[WHAT TO DO] Apart from the pictures, every line below is to be set down exactly.

☆ ☆ ☆

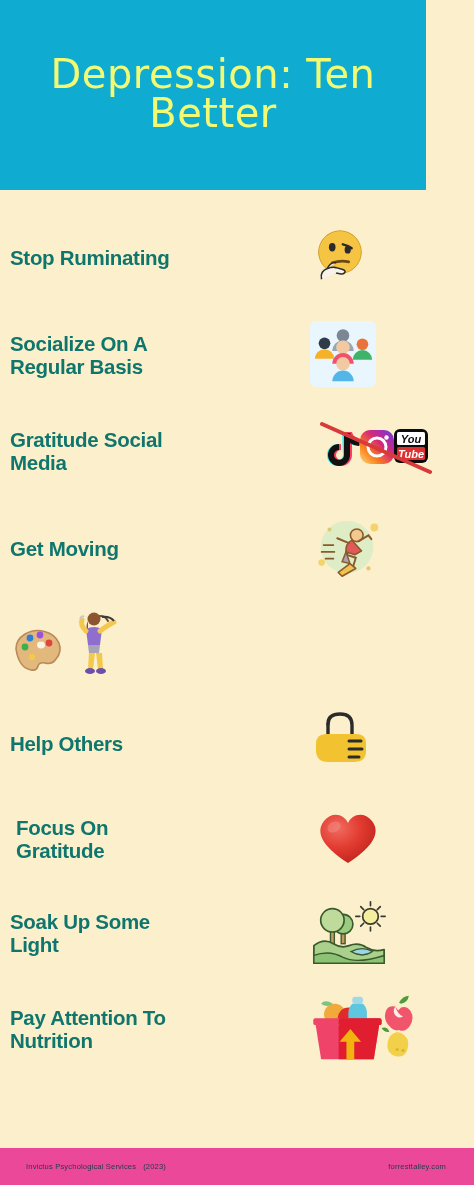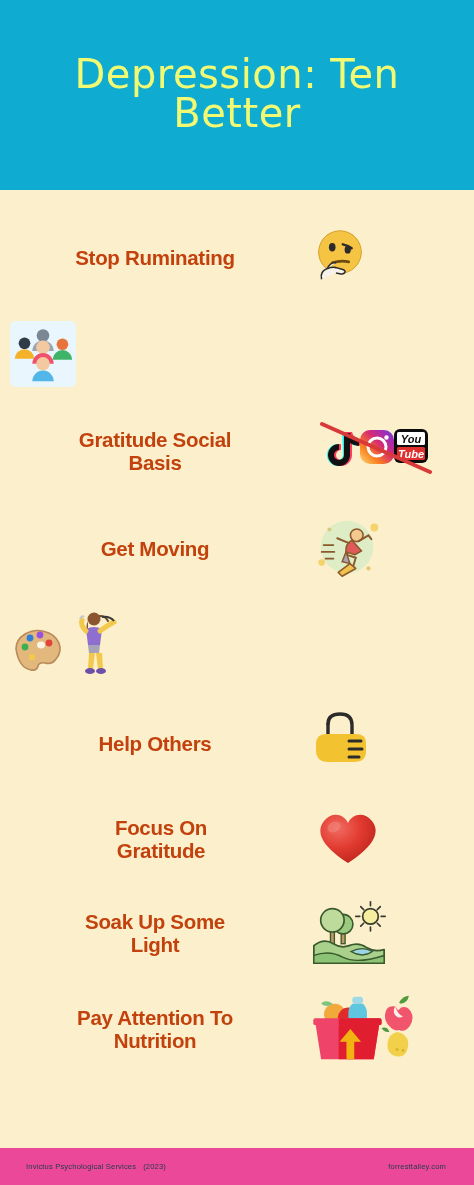--- a/index.html
+++ b/index.html
@@ -12,21 +12,21 @@
   #poster {
     position:relative;
     width:474px; height:1185px;
     background:#FCEFCB;
     overflow:hidden;
   }
 
   
   #header {
     position:absolute; left:0; top:0;
-    width:474px; height:190px;
+    width:426px; height:190px;
     background:#0FABD1;
     display:flex; align-items:center; justify-content:center;
   }
   #header-title {
     color:#F2FA74;
     font-family:"DejaVu Sans", sans-serif;
     font-weight:400;
     font-size:40px;
     line-height:0.97;
     text-align:center;
@@ -43,22 +43,21 @@
     padding:18px 0 0 0;
   }
   .row {
     position:relative;
     display:flex;
     align-items:center;
     width:474px;
   }
   .row-label {
     width:300px;
-    text-align:center;
-    color:#c2410c;
+    color:#0f766e;
     font-family:"Liberation Sans", sans-serif;
     font-weight:bold;
     font-size:20.5px;
     line-height:1.12;
     letter-spacing:-0.3px;
     padding-left:10px;
   }
   .row-icon {
     width:174px;
     display:flex;
@@ -117,20 +116,24 @@
             <ellipse cx="41" cy="25.5" rx="3.2" ry="4" fill="#2B2B2B"></ellipse>
             <path d="M25 39 q9 -3 17 -1" stroke="#6B4A12" stroke-width="2.8" fill="none" stroke-linecap="round"></path>
             <path d="M14 56 q-2 -8 6 -11 q5 -2 9 -1 l7 2 q3 1 2 3 q-1 2 -4 1.5 l-5 -1" fill="#F7F2EA" stroke="#2B2B2B" stroke-width="1.6" stroke-linejoin="round"></path>
             <path d="M20 45 q3 -7 9 -6" fill="#F7F2EA" stroke="#2B2B2B" stroke-width="1.6"></path>
           </svg>
         </span>
       </div>
     </div>
 
     <div class="row" style="height:96px;">
+      <div class="row-label">
+        <div>Socialize On A</div>
+        <div>Regular Basis</div>
+      </div>
       <div class="row-icon">
         <span class="ico">
           <svg width="70" height="70" viewBox="0 0 72 72">
             <rect x="2" y="2" width="68" height="68" rx="6" fill="#EAF6FD"></rect>
 
             <circle cx="36" cy="17" r="6.5" fill="#7B8794"></circle>
             <path d="M25 33 a11 11 0 0 1 22 0 z" fill="#9AA5B1"></path>
 
             <circle cx="17" cy="25" r="6" fill="#2F3B47"></circle>
             <path d="M7 41 a10 10 0 0 1 20 0 z" fill="#F5B229"></path>
@@ -144,21 +147,21 @@
             <circle cx="36" cy="46" r="7" fill="#F2C9A0"></circle>
             <path d="M25 64 a11 11 0 0 1 22 0 z" fill="#52B7E8"></path>
           </svg>
         </span>
       </div>
     </div>
 
     <div class="row" style="height:96px;">
       <div class="row-label">
         <div>Gratitude Social</div>
-        <div>Basis</div>
+        <div>Media</div>
       </div>
       <div class="row-icon">
         <span class="ico" style="position:relative;display:inline-block;font-style:italic;">
           <svg width="124" height="64" viewBox="0 0 124 64">
 
             <g>
               <path d="M34 14 h7 a10 10 0 0 0 9 8 v6 a16 16 0 0 1 -9 -3 v12 a11 11 0 1 1 -11 -11 v6 a5 5 0 1 0 5 5 z" fill="#25F4EE"></path>
               <path d="M37 14 h7 a10 10 0 0 0 9 8 v6 a16 16 0 0 1 -9 -3 v12 a11 11 0 1 1 -11 -11 v6 a5 5 0 1 0 5 5 z" fill="#FE2C55" opacity="0.92"></path>
               <path d="M36 15 h6 a10 10 0 0 0 9 8 v5 a16 16 0 0 1 -9 -3 v12 a11 11 0 1 1 -11 -11 v6 a5 5 0 1 0 5 5 z" fill="#111"></path>
             </g>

☆ ☆ ☆

[REPLY TO THE EXERCISE]
--- a/index.html
+++ b/index.html
@@ -12,21 +12,21 @@
   #poster {
     position:relative;
     width:474px; height:1185px;
     background:#FCEFCB;
     overflow:hidden;
   }
 
   
   #header {
     position:absolute; left:0; top:0;
-    width:474px; height:190px;
+    width:426px; height:190px;
     background:#0FABD1;
     display:flex; align-items:center; justify-content:center;
   }
   #header-title {
     color:#F2FA74;
     font-family:"DejaVu Sans", sans-serif;
     font-weight:400;
     font-size:40px;
     line-height:0.97;
     text-align:center;
@@ -43,22 +43,21 @@
     padding:18px 0 0 0;
   }
   .row {
     position:relative;
     display:flex;
     align-items:center;
     width:474px;
   }
   .row-label {
     width:300px;
-    text-align:center;
-    color:#c2410c;
+    color:#0f766e;
     font-family:"Liberation Sans", sans-serif;
     font-weight:bold;
     font-size:20.5px;
     line-height:1.12;
     letter-spacing:-0.3px;
     padding-left:10px;
   }
   .row-icon {
     width:174px;
     display:flex;
@@ -117,20 +116,24 @@
             <ellipse cx="41" cy="25.5" rx="3.2" ry="4" fill="#2B2B2B"></ellipse>
             <path d="M25 39 q9 -3 17 -1" stroke="#6B4A12" stroke-width="2.8" fill="none" stroke-linecap="round"></path>
             <path d="M14 56 q-2 -8 6 -11 q5 -2 9 -1 l7 2 q3 1 2 3 q-1 2 -4 1.5 l-5 -1" fill="#F7F2EA" stroke="#2B2B2B" stroke-width="1.6" stroke-linejoin="round"></path>
             <path d="M20 45 q3 -7 9 -6" fill="#F7F2EA" stroke="#2B2B2B" stroke-width="1.6"></path>
           </svg>
         </span>
       </div>
     </div>
 
     <div class="row" style="height:96px;">
+      <div class="row-label">
+        <div>Socialize On A</div>
+        <div>Regular Basis</div>
+      </div>
       <div class="row-icon">
         <span class="ico">
           <svg width="70" height="70" viewBox="0 0 72 72">
             <rect x="2" y="2" width="68" height="68" rx="6" fill="#EAF6FD"></rect>
 
             <circle cx="36" cy="17" r="6.5" fill="#7B8794"></circle>
             <path d="M25 33 a11 11 0 0 1 22 0 z" fill="#9AA5B1"></path>
 
             <circle cx="17" cy="25" r="6" fill="#2F3B47"></circle>
             <path d="M7 41 a10 10 0 0 1 20 0 z" fill="#F5B229"></path>
@@ -144,21 +147,21 @@
             <circle cx="36" cy="46" r="7" fill="#F2C9A0"></circle>
             <path d="M25 64 a11 11 0 0 1 22 0 z" fill="#52B7E8"></path>
           </svg>
         </span>
       </div>
     </div>
 
     <div class="row" style="height:96px;">
       <div class="row-label">
         <div>Gratitude Social</div>
-        <div>Basis</div>
+        <div>Media</div>
       </div>
       <div class="row-icon">
         <span class="ico" style="position:relative;display:inline-block;font-style:italic;">
           <svg width="124" height="64" viewBox="0 0 124 64">
 
             <g>
               <path d="M34 14 h7 a10 10 0 0 0 9 8 v6 a16 16 0 0 1 -9 -3 v12 a11 11 0 1 1 -11 -11 v6 a5 5 0 1 0 5 5 z" fill="#25F4EE"></path>
               <path d="M37 14 h7 a10 10 0 0 0 9 8 v6 a16 16 0 0 1 -9 -3 v12 a11 11 0 1 1 -11 -11 v6 a5 5 0 1 0 5 5 z" fill="#FE2C55" opacity="0.92"></path>
               <path d="M36 15 h6 a10 10 0 0 0 9 8 v5 a16 16 0 0 1 -9 -3 v12 a11 11 0 1 1 -11 -11 v6 a5 5 0 1 0 5 5 z" fill="#111"></path>
             </g>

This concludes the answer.